The letters are heavy in her hands, and she sighs.

Her mother rises from her chair, leaning over to kiss her gently on the forehead before leaving the room, as if to say, "it is your choice".

It has been years since her mother has done that, and she does not know what to make of it.

She waits until the next day, when the family is sitting together for dinner, to announce which college she has decided to attend.

(Her mother smiles brightly at her, and her heart lightens at the thought.)

vi.

She's not sure what to say, as the youngest at this party, not while her father is talking to Uncle Bert on the other side of the room, and so she takes a long sip of her lemonade instead.

"Do you miss him? When you're not in Manhattan?"

She doesn't realize at first that the other woman is talking to her, a cigarette in one hand and a drink in the other. (She knows which one, too; her mother's had her make it.) She wonders briefly why she's here - it's supposed to be a company affair after all – but answers anyway. "Yes. But sometimes when I come down to visit, he's still too busy for me."
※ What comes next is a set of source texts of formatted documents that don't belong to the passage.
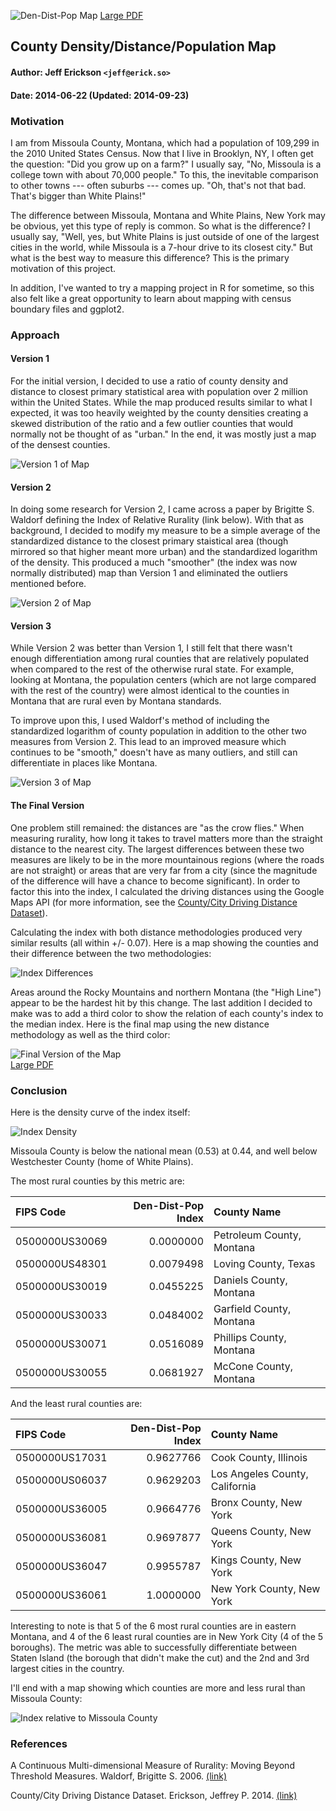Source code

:![Den-Dist-Pop Map](https://raw.githubusercontent.com/jefferickson/county-dendist-map/master/map_output/map.final.png)
[Large PDF](https://raw.githubusercontent.com/jefferickson/county-dendist-map/master/map_output/map.final.pdf)

## County Density/Distance/Population Map

#### Author: Jeff Erickson `<jeff@erick.so>`
#### Date: 2014-06-22 (Updated: 2014-09-23)

### Motivation

I am from Missoula County, Montana, which had a population of 109,299 in the 2010 United States Census. Now that I live in Brooklyn, NY, I often get the question: "Did you grow up on a farm?" I usually say, "No, Missoula is a college town with about 70,000 people." To this, the inevitable comparison to other towns --- often suburbs --- comes up. "Oh, that's not that bad. That's bigger than White Plains!"

The difference between Missoula, Montana and White Plains, New York may be obvious, yet this type of reply is common. So what is the difference? I usually say, "Well, yes, but White Plains is just outside of one of the largest cities in the world, while Missoula is a 7-hour drive to its closest city." But what is the best way to measure this difference? This is the primary motivation of this project.

In addition, I've wanted to try a mapping project in R for sometime, so this also felt like a great opportunity to learn about mapping with census boundary files and ggplot2.

### Approach

#### Version 1

For the initial version, I decided to use a ratio of county density and distance to closest primary statistical area with population over 2 million within the United States. While the map produced results similar to what I expected, it was too heavily weighted by the county densities creating a skewed distribution of the ratio and a few outlier counties that would normally not be thought of as "urban." In the end, it was mostly just a map of the densest counties.

![Version 1 of Map](https://raw.githubusercontent.com/jefferickson/county-dendist-map/master/map_output/map.v1.png)

#### Version 2

In doing some research for Version 2, I came across a paper by Brigitte S. Waldorf defining the Index of Relative Rurality (link below). With that as background, I decided to modify my measure to be a simple average of the standardized distance to the closest primary staistical area (though mirrored so that higher meant more urban) and the standardized logarithm of the density. This produced a much "smoother" (the index was now normally distributed) map than Version 1 and eliminated the outliers mentioned before.

![Version 2 of Map](https://raw.githubusercontent.com/jefferickson/county-dendist-map/master/map_output/map.v2.png)

#### Version 3

While Version 2 was better than Version 1, I still felt that there wasn't enough differentiation among rural counties that are relatively populated when compared to the rest of the otherwise rural state. For example, looking at Montana, the population centers (which are not large compared with the rest of the country) were almost identical to the counties in Montana that are rural even by Montana standards.

To improve upon this, I used Waldorf's method of including the standardized logarithm of county population in addition to the other two measures from Version 2. This lead to an improved measure which continues to be "smooth," doesn't have as many outliers, and still can differentiate in places like Montana. 

![Version 3 of Map](https://raw.githubusercontent.com/jefferickson/county-dendist-map/master/map_output/map.v3.png)  

#### The Final Version

One problem still remained: the distances are "as the crow flies." When measuring rurality, how long it takes to travel matters more than the straight distance to the nearest city. The largest differences between these two measures are likely to be in the more mountainous regions (where the roads are not straight) or areas that are very far from a city (since the magnitude of the difference will have a chance to become significant). In order to factor this into the index, I calculated the driving distances using the Google Maps API (for more information, see the [County/City Driving Distance Dataset](https://github.com/jefferickson/county-city-driving-dist)).

Calculating the index with both distance methodologies produced very similar results (all within +/- 0.07). Here is a map showing the counties and their difference between the two methodologies:

![Index Differences](https://raw.githubusercontent.com/jefferickson/county-dendist-map/master/map_output/index.diff.png)

Areas around the Rocky Mountains and northern Montana (the "High Line") appear to be the hardest hit by this change. The last addition I decided to make was to add a third color to show the relation of each county's index to the median index. Here is the final map using the new distance methodology as well as the third color:

![Final Version of the Map](https://raw.githubusercontent.com/jefferickson/county-dendist-map/master/map_output/map.final.png)  
[Large PDF](https://raw.githubusercontent.com/jefferickson/county-dendist-map/master/map_output/map.final.pdf)

### Conclusion

Here is the density curve of the index itself:

![Index Density](https://raw.githubusercontent.com/jefferickson/county-dendist-map/master/map_output/index.density.png)

Missoula County is below the national mean (0.53) at 0.44, and well below Westchester County (home of White Plains).

The most rural counties by this metric are:

|FIPS Code      | Den-Dist-Pop Index     |County Name               |
|:--------------|-----------------------:|:-------------------------|
|0500000US30069 |               0.0000000|Petroleum County, Montana |
|0500000US48301 |               0.0079498|Loving County, Texas      |
|0500000US30019 |               0.0455225|Daniels County, Montana   |
|0500000US30033 |               0.0484002|Garfield County, Montana  |
|0500000US30071 |               0.0516089|Phillips County, Montana  |
|0500000US30055 |               0.0681927|McCone County, Montana    |

And the least rural counties are:

|FIPS Code      | Den-Dist-Pop Index     |County Name                    |
|:--------------|-----------------------:|:------------------------------|
|0500000US17031 |               0.9627766|Cook County, Illinois          |
|0500000US06037 |               0.9629203|Los Angeles County, California |
|0500000US36005 |               0.9664776|Bronx County, New York         |
|0500000US36081 |               0.9697877|Queens County, New York        |
|0500000US36047 |               0.9955787|Kings County, New York         |
|0500000US36061 |               1.0000000|New York County, New York      |

Interesting to note is that 5 of the 6 most rural counties are in eastern Montana, and 4 of the 6 least rural counties are in New York City (4 of the 5 boroughs). The metric was able to successfully differentiate between Staten Island (the borough that didn't make the cut) and the 2nd and 3rd largest cities in the country.

I'll end with a map showing which counties are more and less rural than Missoula County:

![Index relative to Missoula County](https://raw.githubusercontent.com/jefferickson/county-dendist-map/master/map_output/map.rel.missoula.png)

### References

A Continuous Multi-dimensional Measure of Rurality: Moving Beyond Threshold Measures. Waldorf, Brigitte S. 2006. [(link)](http://purl.umn.edu/21383)

County/City Driving Distance Dataset. Erickson, Jeffrey P. 2014. [(link)](https://github.com/jefferickson/county-city-driving-dist)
Peggy laughs. "Let me tell you something. I had lunch with your father the other day, after we both pitched an ad, and he wouldn't stop talking about you."

"Really?"

"Yes. Said you gave him the inspiration for the commercial in the first place. Who knows – maybe you'll even get to be in it. You've got that look about you."

(Sally doesn't care if it's the alcohol talking, because she's seen the way the others say too much at these types of things, but she can't help smiling for the rest of the night, even after Uncle Roger asks her to be his best girl again.)

v.

She likes this place, even if Bobby doesn't. He's outside with her dad, painting the house and the fence, and she's inside baking cookies and pies and other warm things.

She asks if she's a good helper, because that's what Carla says.

"You're a fine girl, Sally Draper, pretty and smart and the best helper I've ever had. Now, come here. Why don't you show me what you remember from yesterday while we wait for the food to cool?" Aunt Anna sits on the bench, and she leaps from her chair to take a seat next to her.

(She never becomes a prodigy, but she knows just enough on the piano to impress the right people at the right parties.)